Start of Information provided

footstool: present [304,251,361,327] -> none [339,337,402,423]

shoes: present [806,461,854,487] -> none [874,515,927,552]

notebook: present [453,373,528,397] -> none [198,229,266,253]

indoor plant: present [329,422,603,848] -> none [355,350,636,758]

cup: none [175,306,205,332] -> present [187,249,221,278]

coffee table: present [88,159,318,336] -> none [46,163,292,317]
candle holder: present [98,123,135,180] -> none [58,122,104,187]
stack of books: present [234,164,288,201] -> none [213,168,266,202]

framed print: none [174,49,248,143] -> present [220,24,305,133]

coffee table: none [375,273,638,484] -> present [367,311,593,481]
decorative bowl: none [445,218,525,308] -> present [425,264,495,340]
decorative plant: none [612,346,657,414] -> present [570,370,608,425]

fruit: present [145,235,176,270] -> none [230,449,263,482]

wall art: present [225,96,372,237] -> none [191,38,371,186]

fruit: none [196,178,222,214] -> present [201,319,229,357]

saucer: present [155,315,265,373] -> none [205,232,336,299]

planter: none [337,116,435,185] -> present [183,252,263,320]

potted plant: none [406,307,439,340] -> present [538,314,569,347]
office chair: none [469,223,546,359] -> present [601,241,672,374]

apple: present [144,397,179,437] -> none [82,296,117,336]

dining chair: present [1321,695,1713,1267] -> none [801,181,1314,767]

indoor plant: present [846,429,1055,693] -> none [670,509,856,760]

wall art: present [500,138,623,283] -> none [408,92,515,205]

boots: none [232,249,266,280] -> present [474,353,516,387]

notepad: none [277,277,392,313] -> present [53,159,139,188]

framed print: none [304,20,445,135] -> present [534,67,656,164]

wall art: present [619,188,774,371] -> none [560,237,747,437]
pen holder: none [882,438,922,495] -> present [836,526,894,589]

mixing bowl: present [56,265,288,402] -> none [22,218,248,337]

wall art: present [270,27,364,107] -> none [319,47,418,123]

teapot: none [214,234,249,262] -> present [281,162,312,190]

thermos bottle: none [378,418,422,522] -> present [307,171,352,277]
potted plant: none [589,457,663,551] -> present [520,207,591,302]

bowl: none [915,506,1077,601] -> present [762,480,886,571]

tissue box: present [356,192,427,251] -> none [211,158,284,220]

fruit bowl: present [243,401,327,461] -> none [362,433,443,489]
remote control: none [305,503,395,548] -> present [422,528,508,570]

End of Information provided

● Your instructions: Each record shown above must be printed once more, exactly.

● Task answer:
footstool: present [304,251,361,327] -> none [339,337,402,423]

shoes: present [806,461,854,487] -> none [874,515,927,552]

notebook: present [453,373,528,397] -> none [198,229,266,253]

indoor plant: present [329,422,603,848] -> none [355,350,636,758]

cup: none [175,306,205,332] -> present [187,249,221,278]

coffee table: present [88,159,318,336] -> none [46,163,292,317]
candle holder: present [98,123,135,180] -> none [58,122,104,187]
stack of books: present [234,164,288,201] -> none [213,168,266,202]

framed print: none [174,49,248,143] -> present [220,24,305,133]

coffee table: none [375,273,638,484] -> present [367,311,593,481]
decorative bowl: none [445,218,525,308] -> present [425,264,495,340]
decorative plant: none [612,346,657,414] -> present [570,370,608,425]

fruit: present [145,235,176,270] -> none [230,449,263,482]

wall art: present [225,96,372,237] -> none [191,38,371,186]

fruit: none [196,178,222,214] -> present [201,319,229,357]

saucer: present [155,315,265,373] -> none [205,232,336,299]

planter: none [337,116,435,185] -> present [183,252,263,320]

potted plant: none [406,307,439,340] -> present [538,314,569,347]
office chair: none [469,223,546,359] -> present [601,241,672,374]

apple: present [144,397,179,437] -> none [82,296,117,336]

dining chair: present [1321,695,1713,1267] -> none [801,181,1314,767]

indoor plant: present [846,429,1055,693] -> none [670,509,856,760]

wall art: present [500,138,623,283] -> none [408,92,515,205]

boots: none [232,249,266,280] -> present [474,353,516,387]

notepad: none [277,277,392,313] -> present [53,159,139,188]

framed print: none [304,20,445,135] -> present [534,67,656,164]

wall art: present [619,188,774,371] -> none [560,237,747,437]
pen holder: none [882,438,922,495] -> present [836,526,894,589]

mixing bowl: present [56,265,288,402] -> none [22,218,248,337]

wall art: present [270,27,364,107] -> none [319,47,418,123]

teapot: none [214,234,249,262] -> present [281,162,312,190]

thermos bottle: none [378,418,422,522] -> present [307,171,352,277]
potted plant: none [589,457,663,551] -> present [520,207,591,302]

bowl: none [915,506,1077,601] -> present [762,480,886,571]

tissue box: present [356,192,427,251] -> none [211,158,284,220]

fruit bowl: present [243,401,327,461] -> none [362,433,443,489]
remote control: none [305,503,395,548] -> present [422,528,508,570]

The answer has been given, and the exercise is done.